In short, WEI will constrain the choices of regular Americans online. It will kill competitors to Google products. Critically, it will not offer any kind of protection against even very mildly motivated bad actors, who will continually reverse-engineer Chrome and build WEI into their tools. The technologically inclined will continue their arms race against Google; the rest of us will be squarely under their thumb.
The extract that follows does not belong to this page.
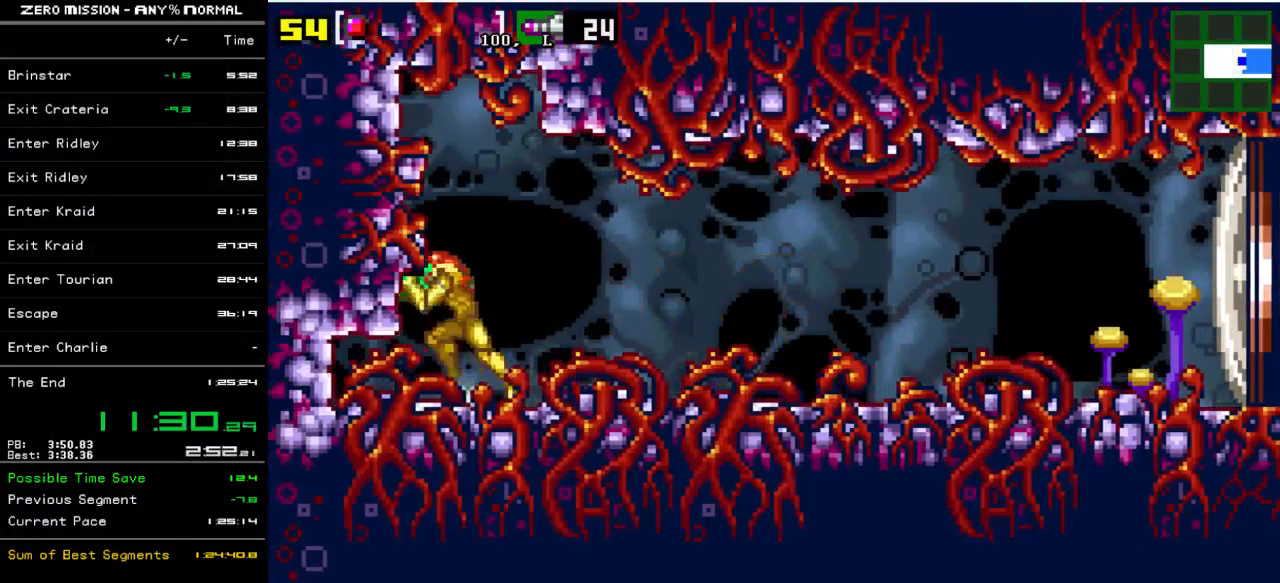
{"buttons": ["DPAD_LEFT"], "events": [[50, "DPAD_LEFT", "up"], [150, "DPAD_DOWN", "down"], [217, "DPAD_DOWN", "up"], [250, "DPAD_DOWN", "down"], [350, "DPAD_DOWN", "up"], [417, "DPAD_LEFT", "down"]]}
What is happening with the Web is only possible because Google, above and beyond any other major tech company, controls too many layers of it. Not every problem with the Web can be solved with regulation; I firmly believe that this is one of them. Google must be compelled to divest itself from certain layers. To me, it would be simplest for them to stop vending the world’s most popular browser so they can offer their vast, ubiquitous suite of online tools on equal footing with their competitors.
I hope that the FTC will take Google’s WEI proposal as an urgent signal that the company is on a blatantly anticompetitive trajectory. I urge you to take decisive action in keeping the Web usable for every American, regardless of their choice of browser or search engine. I am happy to answer further questions or provide testimony on this matter.